老齢厚生年金の繰下げができる基本的な考え
老齢厚生年金の繰下げは、65歳からもらえる老齢厚生年金を、受給を先延ばしすることで、その分年金額が増大するというものです。
つまり、繰下げを実現するには、年金をもらわないという一定の我慢が必要なのですが、先延ばしするべき老齢厚生年金を先に受給してしまったり、老齢厚生年金をもらわなくとも、他に十分な年金をもらえるので我慢する必要のない人には、繰下げが適用にならないわけです。(あくまで考え方として)
老齢基礎年金繰下げで、老齢厚生年金繰下げが不可となる場合
老齢基礎年金を繰上げ選択していても、すべての人が老齢厚生年金の繰上ができなくなるわけではありません。
原則的には生年月日によって、老齢厚生年金の繰下げの可否は次のようになります。
- 昭和16年4月2日~昭和28年4月1日以前生=厚生年金繰下げ可能
- 昭和28年4月2日~昭和36年4月1日以前生=厚生年金繰下げ不可
- 昭和36年4月2日以降生=厚生年金繰下げ不可
※昭和28年4月2日~昭和36年4月1日以前生まれの人の60歳前半の年金は、61歳から64まで特別支給の老齢厚生年金の支給開始年齢がずれていく年代ですが、老齢基礎年金の繰上を選択したのが特別支給の老齢厚生年金の支給開始以後であれば、老齢厚生年金の繰下げは可能となります。
【どういうことか?】
老齢厚生年金の繰下げが不可というケースは、すべて老齢基礎年金と同時に老齢厚生年金も繰り上げなければならないケースに該当します。

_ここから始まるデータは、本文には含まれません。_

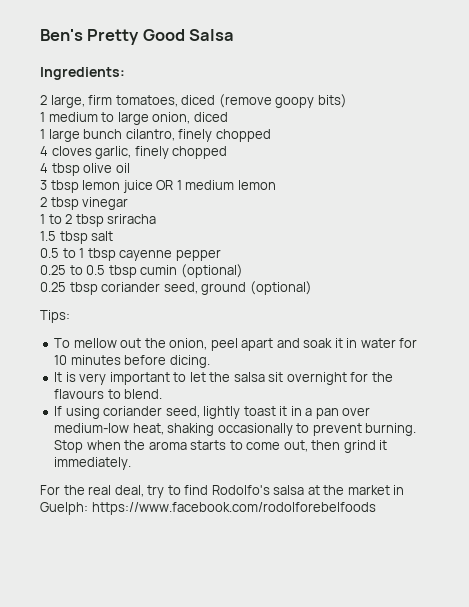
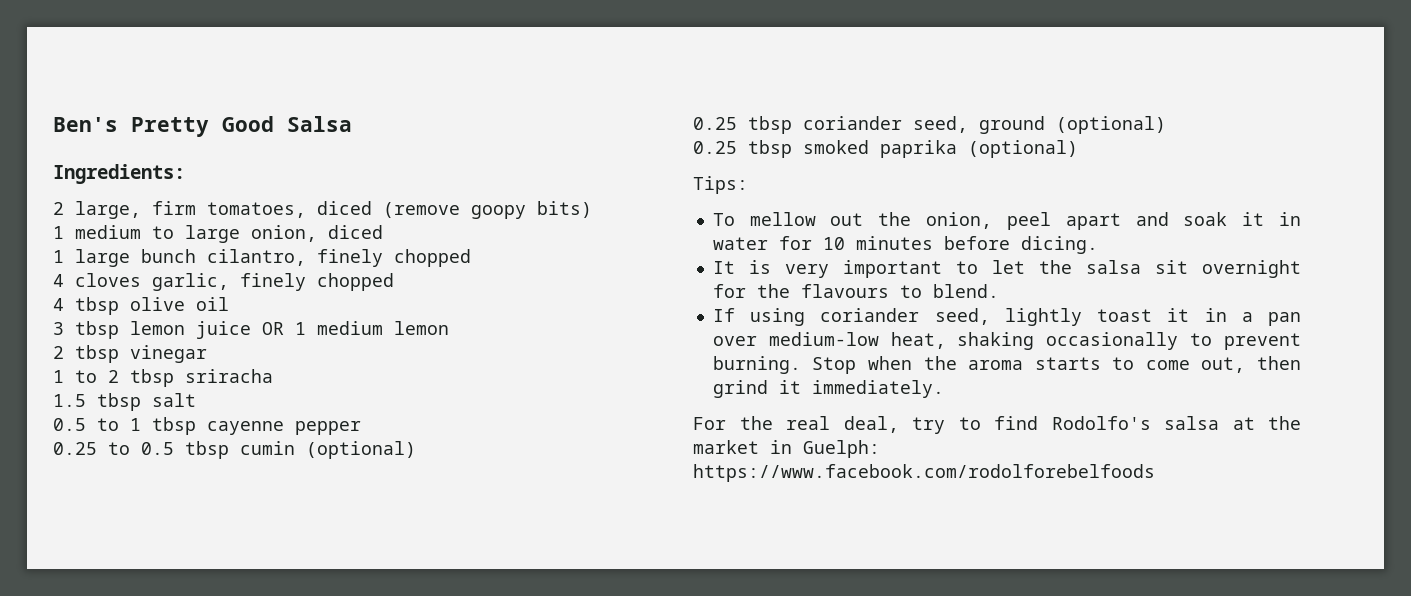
(312, 288) none -> [693,140,1078,158] // 0.25 tbsp smoked paprika (optional)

よって、繰り下げるべき老齢厚生年金の支給を受けたことになりますので、老齢厚生年金の繰下げができなくなるのです。
障害厚生年金等の受給権者で、老齢厚生年金の繰下げが不可になる場合
老齢厚生年金の繰下げの申出は、65歳の老齢厚生年金の受給権取得日から「1年を経過した後」に、1ヶ月単位で任意の時期に申出を行なうことができます。
そのため、65歳の老齢厚生年金の受給権取得時点のみならず、そこから1年間の間に遺族厚生年金、遺族基礎年金、障害厚生年金の受給権者である場合、または受給権者となった場合には、老齢厚生年金の繰下げの申出はできなくなります。
もし、1年を超えて繰り下げ待機中に、遺族厚生年金等の受給権者となった場合には、受給権者となった時に繰下げの申出があったものとされます。
障害基礎年金だけなら老齢厚生年金の繰下げ可能
「~受給権者となった時」という規定の中には「障害基礎年金」は含まれていませんので、障害基礎年金だけの受給権者である場合には、老齢厚生年金の繰下げ申出を行なうことができます。